Looking at current trends in the UK, he identifies brass and spheres as typical recurring elements in designs. “I started using brass 15 years ago in a lot of my fixtures and I remember receiving very negative comments from people back then about why I was using brass – it’s an old-fashioned material. And I said, how can you call a material old fashioned? A material’s a material and there’s beauty in every material – whether it’s chrome, in a sense of its finish, or a brass or another finish, it’s all material. So, the idea of me using brass at the time was because it had this beautiful warmth and the colour was reflecting light in a very beautiful way. But now it seems that all of a sudden, the whole market is full of brass objects, it’s translated into absolutely every single field. It’s interesting how people get influenced and how they change their minds as well, which really surprised me.
“I don’t believe in things being phased out because my whole approach and philosophy in design is about timelessness. The idea of making a material out of fashion or out of trend is irrelevant to me. If you look at all those beautiful plastics and especially in Scandinavia where they use brass a lot and iron mongering, all this stuff is still relevant today and looks incredibly contemporary, even if they were designed or made 60 – 70 years ago.”
When looking at the future of design in the UK, much like most sectors internationally, the market has inevitably been impacted by the Covid-19 pandemic. “The future depends on so many different things.
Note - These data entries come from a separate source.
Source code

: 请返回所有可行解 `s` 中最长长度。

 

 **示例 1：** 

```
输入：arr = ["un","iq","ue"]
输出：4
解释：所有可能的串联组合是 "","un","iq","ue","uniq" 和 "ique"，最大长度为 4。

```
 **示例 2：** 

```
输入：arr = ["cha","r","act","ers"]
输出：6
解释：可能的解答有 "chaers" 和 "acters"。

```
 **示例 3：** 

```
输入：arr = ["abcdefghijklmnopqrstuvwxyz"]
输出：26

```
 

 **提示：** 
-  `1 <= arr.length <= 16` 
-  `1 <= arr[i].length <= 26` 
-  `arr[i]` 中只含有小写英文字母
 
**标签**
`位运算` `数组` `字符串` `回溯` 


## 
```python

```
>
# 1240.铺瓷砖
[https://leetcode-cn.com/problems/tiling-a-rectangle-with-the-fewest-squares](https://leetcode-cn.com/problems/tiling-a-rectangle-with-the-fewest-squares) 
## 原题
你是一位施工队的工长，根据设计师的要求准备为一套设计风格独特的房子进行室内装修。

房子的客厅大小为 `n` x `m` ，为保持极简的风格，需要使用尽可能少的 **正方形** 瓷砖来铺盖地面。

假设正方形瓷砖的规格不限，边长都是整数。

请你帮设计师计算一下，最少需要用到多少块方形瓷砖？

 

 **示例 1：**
On the economy and the way the world is going – the whole Covid crisis – it’s something that you never could have predicted, so anything can change, but I really believe that people will always have a need for physical things.”
And, like the majority of us, Anastassiades also experienced the sudden jolt of lockdown in the UK and had to make adjustments in his personal and professional life.
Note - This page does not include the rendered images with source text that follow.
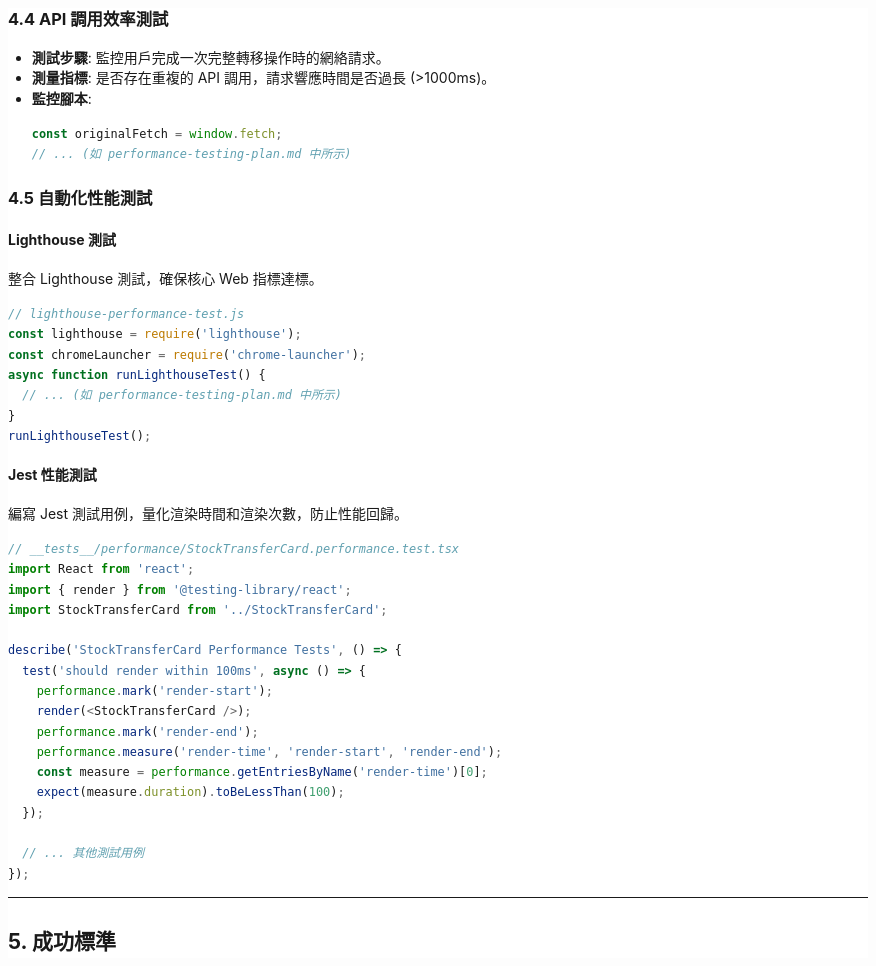 ### 4.4 API 調用效率測試

- **測試步驟**: 監控用戶完成一次完整轉移操作時的網絡請求。
- **測量指標**: 是否存在重複的 API 調用，請求響應時間是否過長 (>1000ms)。
- **監控腳本**:
  ```javascript
  const originalFetch = window.fetch;
  // ... (如 performance-testing-plan.md 中所示)
  ```

### 4.5 自動化性能測試

#### Lighthouse 測試

整合 Lighthouse 測試，確保核心 Web 指標達標。

```javascript
// lighthouse-performance-test.js
const lighthouse = require('lighthouse');
const chromeLauncher = require('chrome-launcher');
async function runLighthouseTest() {
  // ... (如 performance-testing-plan.md 中所示)
}
runLighthouseTest();
```

#### Jest 性能測試

編寫 Jest 測試用例，量化渲染時間和渲染次數，防止性能回歸。

```javascript
// __tests__/performance/StockTransferCard.performance.test.tsx
import React from 'react';
import { render } from '@testing-library/react';
import StockTransferCard from '../StockTransferCard';

describe('StockTransferCard Performance Tests', () => {
  test('should render within 100ms', async () => {
    performance.mark('render-start');
    render(<StockTransferCard />);
    performance.mark('render-end');
    performance.measure('render-time', 'render-start', 'render-end');
    const measure = performance.getEntriesByName('render-time')[0];
    expect(measure.duration).toBeLessThan(100);
  });

  // ... 其他測試用例
});
```

---

## 5. 成功標準
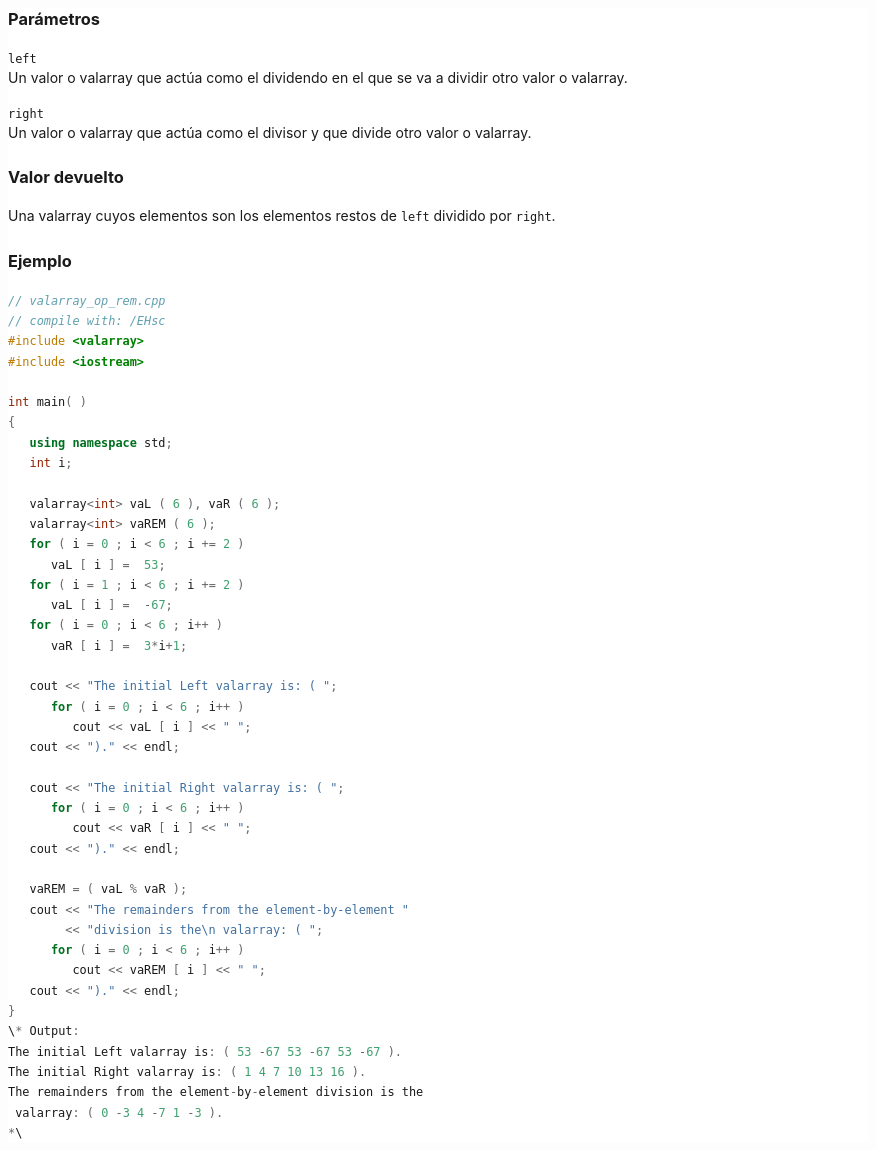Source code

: ### <a name="parameters"></a>Parámetros  
 `left`  
 Un valor o valarray que actúa como el dividendo en el que se va a dividir otro valor o valarray.  
  
 `right`  
 Un valor o valarray que actúa como el divisor y que divide otro valor o valarray.  
  
### <a name="return-value"></a>Valor devuelto  
 Una valarray cuyos elementos son los elementos restos de `left` dividido por `right`.  
  
### <a name="example"></a>Ejemplo  
  
```cpp  
// valarray_op_rem.cpp  
// compile with: /EHsc  
#include <valarray>  
#include <iostream>  
  
int main( )  
{  
   using namespace std;  
   int i;  
  
   valarray<int> vaL ( 6 ), vaR ( 6 );  
   valarray<int> vaREM ( 6 );  
   for ( i = 0 ; i < 6 ; i += 2 )  
      vaL [ i ] =  53;  
   for ( i = 1 ; i < 6 ; i += 2 )  
      vaL [ i ] =  -67;  
   for ( i = 0 ; i < 6 ; i++ )  
      vaR [ i ] =  3*i+1;  
  
   cout << "The initial Left valarray is: ( ";  
      for ( i = 0 ; i < 6 ; i++ )  
         cout << vaL [ i ] << " ";  
   cout << ")." << endl;  
  
   cout << "The initial Right valarray is: ( ";  
      for ( i = 0 ; i < 6 ; i++ )  
         cout << vaR [ i ] << " ";  
   cout << ")." << endl;  
  
   vaREM = ( vaL % vaR );  
   cout << "The remainders from the element-by-element "  
        << "division is the\n valarray: ( ";  
      for ( i = 0 ; i < 6 ; i++ )  
         cout << vaREM [ i ] << " ";  
   cout << ")." << endl;  
}  
\* Output:   
The initial Left valarray is: ( 53 -67 53 -67 53 -67 ).  
The initial Right valarray is: ( 1 4 7 10 13 16 ).  
The remainders from the element-by-element division is the  
 valarray: ( 0 -3 4 -7 1 -3 ).  
*\  
```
“It was challenging I guess, like for everybody. But at the same time, I think quite cathartic. I mean, we had to learn new ways of working, so it was very educational. We have to shed a few fixations that we held in the past about how things needed to be, and we all of a sudden became flexible and more receptive. But we have to adapt and learn new ways of working. As a creative, I always like to make things physically, so in the beginning, I was suffering because being at home and not having the right tools or the space for things was very frustrating.
“But it did make me question a lot of things in terms of my role and the way I do things. I think it naturally raises questions – do we really need so much around us – constantly designing more and more? And I think it even made me feel stronger and more focused about my vision in a sense of the designer really raising those questions.”